[Goal of the exercise] Repeat each entry verbatim.

[Document layout detection data]
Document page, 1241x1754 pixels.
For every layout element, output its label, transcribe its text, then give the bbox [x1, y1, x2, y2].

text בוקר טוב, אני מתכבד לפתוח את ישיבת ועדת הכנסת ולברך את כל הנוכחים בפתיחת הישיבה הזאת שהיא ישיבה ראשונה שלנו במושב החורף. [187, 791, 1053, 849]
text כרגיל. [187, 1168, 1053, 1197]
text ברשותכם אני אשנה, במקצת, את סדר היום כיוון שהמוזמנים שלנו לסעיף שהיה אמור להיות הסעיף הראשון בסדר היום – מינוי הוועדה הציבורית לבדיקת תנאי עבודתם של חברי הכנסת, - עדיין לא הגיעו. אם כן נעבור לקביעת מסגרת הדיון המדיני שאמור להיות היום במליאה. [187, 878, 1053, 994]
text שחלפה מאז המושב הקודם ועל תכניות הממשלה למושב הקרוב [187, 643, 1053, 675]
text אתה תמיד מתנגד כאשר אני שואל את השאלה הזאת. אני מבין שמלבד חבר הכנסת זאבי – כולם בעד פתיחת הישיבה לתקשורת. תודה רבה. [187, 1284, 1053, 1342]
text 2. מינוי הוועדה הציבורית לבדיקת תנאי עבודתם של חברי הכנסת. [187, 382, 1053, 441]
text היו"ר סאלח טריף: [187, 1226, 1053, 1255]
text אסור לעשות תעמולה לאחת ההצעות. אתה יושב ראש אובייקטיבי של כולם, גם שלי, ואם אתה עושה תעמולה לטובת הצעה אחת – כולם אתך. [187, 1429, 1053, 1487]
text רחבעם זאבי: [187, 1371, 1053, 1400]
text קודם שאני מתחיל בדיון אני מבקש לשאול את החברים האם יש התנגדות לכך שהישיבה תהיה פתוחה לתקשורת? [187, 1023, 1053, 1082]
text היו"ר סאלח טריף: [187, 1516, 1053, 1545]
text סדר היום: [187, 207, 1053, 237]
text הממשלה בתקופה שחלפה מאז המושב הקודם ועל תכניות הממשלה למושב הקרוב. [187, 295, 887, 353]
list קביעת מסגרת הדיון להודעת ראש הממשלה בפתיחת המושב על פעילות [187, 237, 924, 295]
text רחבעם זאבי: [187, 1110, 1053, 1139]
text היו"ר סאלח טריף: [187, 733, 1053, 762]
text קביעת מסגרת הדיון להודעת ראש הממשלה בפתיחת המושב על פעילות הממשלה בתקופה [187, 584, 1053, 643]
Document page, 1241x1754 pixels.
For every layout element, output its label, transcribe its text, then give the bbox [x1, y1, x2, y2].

[Result of this exercise]
Document page, 1241x1754 pixels.
For every layout element, output its label, transcribe its text, then give the bbox [x1, y1, x2, y2].

text בוקר טוב, אני מתכבד לפתוח את ישיבת ועדת הכנסת ולברך את כל הנוכחים בפתיחת הישיבה הזאת שהיא ישיבה ראשונה שלנו במושב החורף. [187, 791, 1053, 849]
text כרגיל. [187, 1168, 1053, 1197]
text ברשותכם אני אשנה, במקצת, את סדר היום כיוון שהמוזמנים שלנו לסעיף שהיה אמור להיות הסעיף הראשון בסדר היום – מינוי הוועדה הציבורית לבדיקת תנאי עבודתם של חברי הכנסת, - עדיין לא הגיעו. אם כן נעבור לקביעת מסגרת הדיון המדיני שאמור להיות היום במליאה. [187, 878, 1053, 994]
text שחלפה מאז המושב הקודם ועל תכניות הממשלה למושב הקרוב [187, 643, 1053, 675]
text אתה תמיד מתנגד כאשר אני שואל את השאלה הזאת. אני מבין שמלבד חבר הכנסת זאבי – כולם בעד פתיחת הישיבה לתקשורת. תודה רבה. [187, 1284, 1053, 1342]
text 2. מינוי הוועדה הציבורית לבדיקת תנאי עבודתם של חברי הכנסת. [187, 382, 1053, 441]
text היו"ר סאלח טריף: [187, 1226, 1053, 1255]
text אסור לעשות תעמולה לאחת ההצעות. אתה יושב ראש אובייקטיבי של כולם, גם שלי, ואם אתה עושה תעמולה לטובת הצעה אחת – כולם אתך. [187, 1429, 1053, 1487]
text רחבעם זאבי: [187, 1371, 1053, 1400]
text קודם שאני מתחיל בדיון אני מבקש לשאול את החברים האם יש התנגדות לכך שהישיבה תהיה פתוחה לתקשורת? [187, 1023, 1053, 1082]
text היו"ר סאלח טריף: [187, 1516, 1053, 1545]
text סדר היום: [187, 207, 1053, 237]
text הממשלה בתקופה שחלפה מאז המושב הקודם ועל תכניות הממשלה למושב הקרוב. [187, 295, 887, 353]
list קביעת מסגרת הדיון להודעת ראש הממשלה בפתיחת המושב על פעילות [187, 237, 924, 295]
text רחבעם זאבי: [187, 1110, 1053, 1139]
text היו"ר סאלח טריף: [187, 733, 1053, 762]
text קביעת מסגרת הדיון להודעת ראש הממשלה בפתיחת המושב על פעילות הממשלה בתקופה [187, 584, 1053, 643]
Document page, 1241x1754 pixels.
For every layout element, output its label, transcribe its text, then give the bbox [x1, y1, x2, y2].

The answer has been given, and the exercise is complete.